═══ PASSAGE DU DOCUMENT

Les jours qui suivirent la mort de Jésus sont d'une importance capitale pour qui veut comprendre à la fois le mystère de Pâques et les raisons qui amenèrent les disciples, de l'abattement à l'Esprit de conquête. Période obscure, cependant, car nous ne disposons que de peu d'éléments, peu de renseignements. Il semble que les auteurs des évangiles aient voulu, par respect, avec une grande pudeur, garder le mystère de cette victoire du Christ et de cet enfantement des âmes à une vie nouvelle.

Pierre, Jean, Jacques et les autres ! Ils avaient suivi le Maître depuis la Galilée, mais le grand voyage se solda par une cruelle déception! Jésus est arrêté, condamné, crucifié!
Ils sont là, à Jérusalem, dans la Chambre Haute, sans doute, ce lieu privilégié où ils avaient pris avec le Maître un dernier repas, là où ils avaient partagé le pain et le vin ;

Qu'espèrent-ils?
Ambitionner de poursuivre un ministère alors que le Maître, à vue humaine, a lamentablement échoué?
Vont-ils rester à Jérusalem, ces déracinés de Galilée? Mais pour faire quoi?
Vont-ils retourner en Galilée, eux qui étaient venus à Jérusalem avec tant d'enthousiasme?
Vont-ils reprendre leurs anciennes occupations, en cultivant en leur cœur le souvenir d'un beau rêve qui ne s'est pas réalisé?

Imaginez un instant les quolibets, les remarques cinglantes des amis, des parents, restés au bord de la mer de Galilée. On les avait vus partir, comme des grands, à la conquête du monde. Ils allaient maintenant revenir tout penauds !

L'effondrement de leurs espérances est trop profond pour qu'ils puissent envisager de mettre au point un projet d'action. Et on les voit mal tenter d'élaborer une version des faits qui les présenterait comme vainqueurs!

══════
═══ EXTRAIT SOURCE

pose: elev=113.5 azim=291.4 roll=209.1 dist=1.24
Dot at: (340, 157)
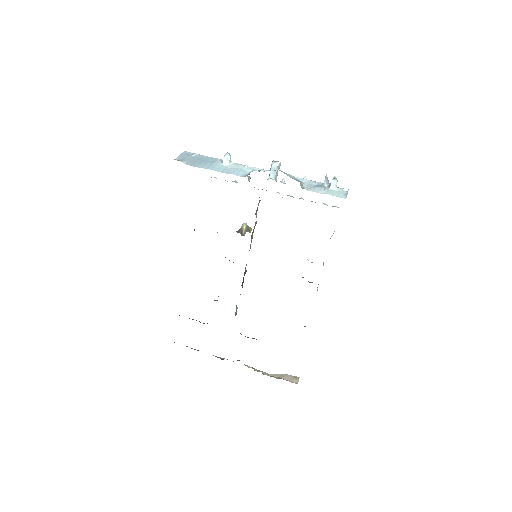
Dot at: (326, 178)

══════

OBJECTIF A:
Énumérez les disciples que le passage du document nomme explicitement.
OBJECTIF B:
D'après le passage du document, qu'est-ce que les disciples avaient partagé avec le Maître dans la Chambre Haute ?
OBJECTIF C:
Poursuivez le passage du document sur les disciples après la mort de Jésus, en reprenant à la suite de sa dernière phrase.

RÉSULTAT A:
Pierre, Jean, Jacques

RÉSULTAT B:
Le pain et le vin.

RÉSULTAT C:
Mais ces moments décisifs dans la vie des disciples, restent entourés d'un mystère impénétrable pour celui qui, voulant rester sur le terrain des événements historiques, ne peut franchir le seuil de ces âmes au sein desquelles va s'accomplir une œuvre merveilleuse, mais bien mystérieuse.

Bien mystérieuse, car si on y regarde de plus près, on s'aperçoit qu'il n'y a pas dans les évangiles d'explication au triomphe de Pâques, nous n'avons aucun récit relatant la manière par laquelle Jésus est passé de la mort à la Vie.

L'évangile nous parle du Tombeau vide, puis nous avons des récits d'apparitions du ressuscité, mais récits fragiles avec différences de lieux, de forme, de temps… Les rencontres des disciples avec le ressuscité vont être progressivement objectivées, rendues plus cohérentes, plus probantes… Alors que Marc et Matthieu restent très discrets, Luc et Jean insistent sur la matérialité des apparitions: Jésus se déplace, mange, montre son corps meurtri… Mais c'est tout ce que nous pouvons dire.
Il s'est passé quelque chose. C'est certain. La résurrection n'est pas un phénomène subjectif, une rêverie, une illusion. Quelque chose de précis, de tangible est arrivé.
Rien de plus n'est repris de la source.